(Page-by-page text extractions)
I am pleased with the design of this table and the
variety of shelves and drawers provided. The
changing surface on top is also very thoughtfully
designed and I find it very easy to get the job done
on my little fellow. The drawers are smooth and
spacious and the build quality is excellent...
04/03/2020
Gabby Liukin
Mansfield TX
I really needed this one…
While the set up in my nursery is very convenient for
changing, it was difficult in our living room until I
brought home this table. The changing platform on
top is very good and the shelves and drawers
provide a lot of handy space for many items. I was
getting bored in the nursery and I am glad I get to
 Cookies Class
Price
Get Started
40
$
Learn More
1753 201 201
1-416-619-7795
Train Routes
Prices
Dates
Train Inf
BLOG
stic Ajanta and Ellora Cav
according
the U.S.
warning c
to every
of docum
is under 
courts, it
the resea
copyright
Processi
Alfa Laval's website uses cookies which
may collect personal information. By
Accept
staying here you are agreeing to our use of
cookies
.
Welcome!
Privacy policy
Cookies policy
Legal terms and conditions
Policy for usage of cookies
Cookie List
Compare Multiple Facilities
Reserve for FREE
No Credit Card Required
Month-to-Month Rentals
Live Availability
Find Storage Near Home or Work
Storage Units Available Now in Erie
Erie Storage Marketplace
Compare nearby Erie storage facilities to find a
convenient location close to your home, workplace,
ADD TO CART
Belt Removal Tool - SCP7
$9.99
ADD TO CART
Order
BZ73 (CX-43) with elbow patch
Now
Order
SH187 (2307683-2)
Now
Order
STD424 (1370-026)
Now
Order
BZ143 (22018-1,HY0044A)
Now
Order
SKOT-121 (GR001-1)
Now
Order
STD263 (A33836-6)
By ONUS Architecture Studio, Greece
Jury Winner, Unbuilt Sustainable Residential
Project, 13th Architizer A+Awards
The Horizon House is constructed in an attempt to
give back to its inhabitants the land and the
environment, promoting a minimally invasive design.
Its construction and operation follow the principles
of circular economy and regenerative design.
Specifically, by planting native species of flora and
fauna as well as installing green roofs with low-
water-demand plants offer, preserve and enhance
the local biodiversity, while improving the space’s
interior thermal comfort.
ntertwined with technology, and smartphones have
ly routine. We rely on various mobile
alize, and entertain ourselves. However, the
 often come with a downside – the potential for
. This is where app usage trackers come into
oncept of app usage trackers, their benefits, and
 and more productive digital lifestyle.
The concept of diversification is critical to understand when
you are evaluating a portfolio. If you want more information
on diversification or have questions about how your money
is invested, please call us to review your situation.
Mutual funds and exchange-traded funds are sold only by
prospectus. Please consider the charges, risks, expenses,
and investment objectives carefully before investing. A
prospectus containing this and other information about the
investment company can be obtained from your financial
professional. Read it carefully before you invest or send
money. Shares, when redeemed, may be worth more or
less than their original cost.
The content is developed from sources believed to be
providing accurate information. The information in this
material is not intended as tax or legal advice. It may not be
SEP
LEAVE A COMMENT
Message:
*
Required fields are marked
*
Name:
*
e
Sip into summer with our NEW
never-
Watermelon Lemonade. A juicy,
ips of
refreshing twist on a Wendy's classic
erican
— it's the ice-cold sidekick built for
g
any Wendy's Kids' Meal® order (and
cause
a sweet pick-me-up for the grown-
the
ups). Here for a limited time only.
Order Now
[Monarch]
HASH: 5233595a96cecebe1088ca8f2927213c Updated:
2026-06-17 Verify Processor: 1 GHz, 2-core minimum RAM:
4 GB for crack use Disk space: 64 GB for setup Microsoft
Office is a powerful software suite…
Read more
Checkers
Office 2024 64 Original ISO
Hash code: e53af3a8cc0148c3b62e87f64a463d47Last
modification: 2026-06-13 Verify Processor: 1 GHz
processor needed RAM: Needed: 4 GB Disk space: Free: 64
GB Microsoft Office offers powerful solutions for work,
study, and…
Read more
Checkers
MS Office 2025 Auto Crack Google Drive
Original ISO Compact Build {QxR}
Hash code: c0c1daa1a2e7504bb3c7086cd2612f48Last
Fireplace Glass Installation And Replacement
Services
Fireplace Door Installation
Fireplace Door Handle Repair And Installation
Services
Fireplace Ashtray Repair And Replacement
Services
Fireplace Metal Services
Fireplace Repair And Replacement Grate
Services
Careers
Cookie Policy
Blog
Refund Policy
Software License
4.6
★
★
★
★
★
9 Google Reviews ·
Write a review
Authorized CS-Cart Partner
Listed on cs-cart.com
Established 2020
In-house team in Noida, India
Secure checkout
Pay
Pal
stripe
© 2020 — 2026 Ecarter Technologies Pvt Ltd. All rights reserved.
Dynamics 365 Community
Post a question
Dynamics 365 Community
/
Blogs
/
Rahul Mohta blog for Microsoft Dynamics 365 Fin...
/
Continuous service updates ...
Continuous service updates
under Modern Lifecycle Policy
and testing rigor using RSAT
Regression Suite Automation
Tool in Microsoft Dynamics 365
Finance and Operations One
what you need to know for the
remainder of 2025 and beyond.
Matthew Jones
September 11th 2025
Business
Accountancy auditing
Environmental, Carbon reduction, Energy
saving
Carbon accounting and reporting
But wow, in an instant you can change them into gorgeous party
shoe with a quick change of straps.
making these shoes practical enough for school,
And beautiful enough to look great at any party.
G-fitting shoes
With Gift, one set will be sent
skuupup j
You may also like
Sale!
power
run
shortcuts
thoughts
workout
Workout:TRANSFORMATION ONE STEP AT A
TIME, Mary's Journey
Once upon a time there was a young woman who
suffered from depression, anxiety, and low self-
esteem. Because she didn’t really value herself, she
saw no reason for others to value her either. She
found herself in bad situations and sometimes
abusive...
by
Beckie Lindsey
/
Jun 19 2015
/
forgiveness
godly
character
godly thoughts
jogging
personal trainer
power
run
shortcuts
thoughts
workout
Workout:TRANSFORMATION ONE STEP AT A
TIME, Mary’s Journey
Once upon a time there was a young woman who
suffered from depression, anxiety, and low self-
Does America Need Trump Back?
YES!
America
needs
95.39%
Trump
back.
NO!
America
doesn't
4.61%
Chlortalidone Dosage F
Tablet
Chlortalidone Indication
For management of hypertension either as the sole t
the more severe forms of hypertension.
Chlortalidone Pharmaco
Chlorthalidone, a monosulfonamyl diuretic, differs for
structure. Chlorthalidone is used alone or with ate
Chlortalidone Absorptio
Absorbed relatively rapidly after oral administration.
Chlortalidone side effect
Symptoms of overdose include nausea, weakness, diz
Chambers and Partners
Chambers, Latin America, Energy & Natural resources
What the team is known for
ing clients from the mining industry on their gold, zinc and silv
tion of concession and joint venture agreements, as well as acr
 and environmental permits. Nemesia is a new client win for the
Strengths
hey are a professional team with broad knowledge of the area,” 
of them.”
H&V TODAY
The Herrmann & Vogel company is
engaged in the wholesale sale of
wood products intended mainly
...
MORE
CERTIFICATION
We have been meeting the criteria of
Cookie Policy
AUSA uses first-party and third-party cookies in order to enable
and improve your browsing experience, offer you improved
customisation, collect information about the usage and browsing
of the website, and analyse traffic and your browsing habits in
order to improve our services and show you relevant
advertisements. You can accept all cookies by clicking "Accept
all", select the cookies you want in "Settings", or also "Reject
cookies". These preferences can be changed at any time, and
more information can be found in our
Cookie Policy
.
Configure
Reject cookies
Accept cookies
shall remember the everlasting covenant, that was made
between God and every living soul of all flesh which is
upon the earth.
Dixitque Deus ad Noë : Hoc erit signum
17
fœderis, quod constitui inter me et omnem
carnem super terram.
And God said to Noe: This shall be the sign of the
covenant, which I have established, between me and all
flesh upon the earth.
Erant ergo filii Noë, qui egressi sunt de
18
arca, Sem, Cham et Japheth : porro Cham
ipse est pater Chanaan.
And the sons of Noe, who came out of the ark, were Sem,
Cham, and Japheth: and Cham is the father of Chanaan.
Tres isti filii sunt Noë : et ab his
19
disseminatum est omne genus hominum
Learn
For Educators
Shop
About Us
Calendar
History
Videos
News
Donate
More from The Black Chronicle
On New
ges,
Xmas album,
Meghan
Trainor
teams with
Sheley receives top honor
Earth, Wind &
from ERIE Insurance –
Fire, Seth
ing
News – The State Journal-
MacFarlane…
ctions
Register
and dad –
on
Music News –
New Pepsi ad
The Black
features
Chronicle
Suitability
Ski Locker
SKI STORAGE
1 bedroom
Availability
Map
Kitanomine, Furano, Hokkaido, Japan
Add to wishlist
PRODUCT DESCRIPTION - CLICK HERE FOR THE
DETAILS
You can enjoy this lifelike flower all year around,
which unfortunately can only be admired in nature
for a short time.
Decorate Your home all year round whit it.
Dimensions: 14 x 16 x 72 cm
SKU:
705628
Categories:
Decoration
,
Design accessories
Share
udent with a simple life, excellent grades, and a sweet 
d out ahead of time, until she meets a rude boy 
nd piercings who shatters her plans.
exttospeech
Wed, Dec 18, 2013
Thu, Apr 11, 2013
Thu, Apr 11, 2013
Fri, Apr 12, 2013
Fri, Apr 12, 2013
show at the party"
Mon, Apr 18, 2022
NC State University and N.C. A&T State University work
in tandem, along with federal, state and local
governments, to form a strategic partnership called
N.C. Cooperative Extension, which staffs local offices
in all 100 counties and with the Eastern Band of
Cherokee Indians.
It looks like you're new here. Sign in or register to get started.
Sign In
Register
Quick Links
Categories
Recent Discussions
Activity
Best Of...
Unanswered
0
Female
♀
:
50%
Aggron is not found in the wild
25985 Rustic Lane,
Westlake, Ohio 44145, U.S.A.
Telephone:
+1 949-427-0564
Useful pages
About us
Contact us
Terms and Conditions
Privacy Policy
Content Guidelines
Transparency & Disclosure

▸ **YOUR OBJECTIVE**
Extract every line of the material from its first line through the line containing "Specifically, by planting", reproducing each one verbatim.

▸ **TASK RESPONSE**
I am pleased with the design of this table and the
variety of shelves and drawers provided. The
changing surface on top is also very thoughtfully
designed and I find it very easy to get the job done
on my little fellow. The drawers are smooth and
spacious and the build quality is excellent...
04/03/2020
Gabby Liukin
Mansfield TX
I really needed this one…
While the set up in my nursery is very convenient for
changing, it was difficult in our living room until I
brought home this table. The changing platform on
top is very good and the shelves and drawers
provide a lot of handy space for many items. I was
getting bored in the nursery and I am glad I get to
 Cookies Class
Price
Get Started
40
$
Learn More
1753 201 201
1-416-619-7795
Train Routes
Prices
Dates
Train Inf
BLOG
stic Ajanta and Ellora Cav
according
the U.S.
warning c
to every
of docum
is under 
courts, it
the resea
copyright
Processi
Alfa Laval's website uses cookies which
may collect personal information. By
Accept
staying here you are agreeing to our use of
cookies
.
Welcome!
Privacy policy
Cookies policy
Legal terms and conditions
Policy for usage of cookies
Cookie List
Compare Multiple Facilities
Reserve for FREE
No Credit Card Required
Month-to-Month Rentals
Live Availability
Find Storage Near Home or Work
Storage Units Available Now in Erie
Erie Storage Marketplace
Compare nearby Erie storage facilities to find a
convenient location close to your home, workplace,
ADD TO CART
Belt Removal Tool - SCP7
$9.99
ADD TO CART
Order
BZ73 (CX-43) with elbow patch
Now
Order
SH187 (2307683-2)
Now
Order
STD424 (1370-026)
Now
Order
BZ143 (22018-1,HY0044A)
Now
Order
SKOT-121 (GR001-1)
Now
Order
STD263 (A33836-6)
By ONUS Architecture Studio, Greece
Jury Winner, Unbuilt Sustainable Residential
Project, 13th Architizer A+Awards
The Horizon House is constructed in an attempt to
give back to its inhabitants the land and the
environment, promoting a minimally invasive design.
Its construction and operation follow the principles
of circular economy and regenerative design.
Specifically, by planting native species of flora and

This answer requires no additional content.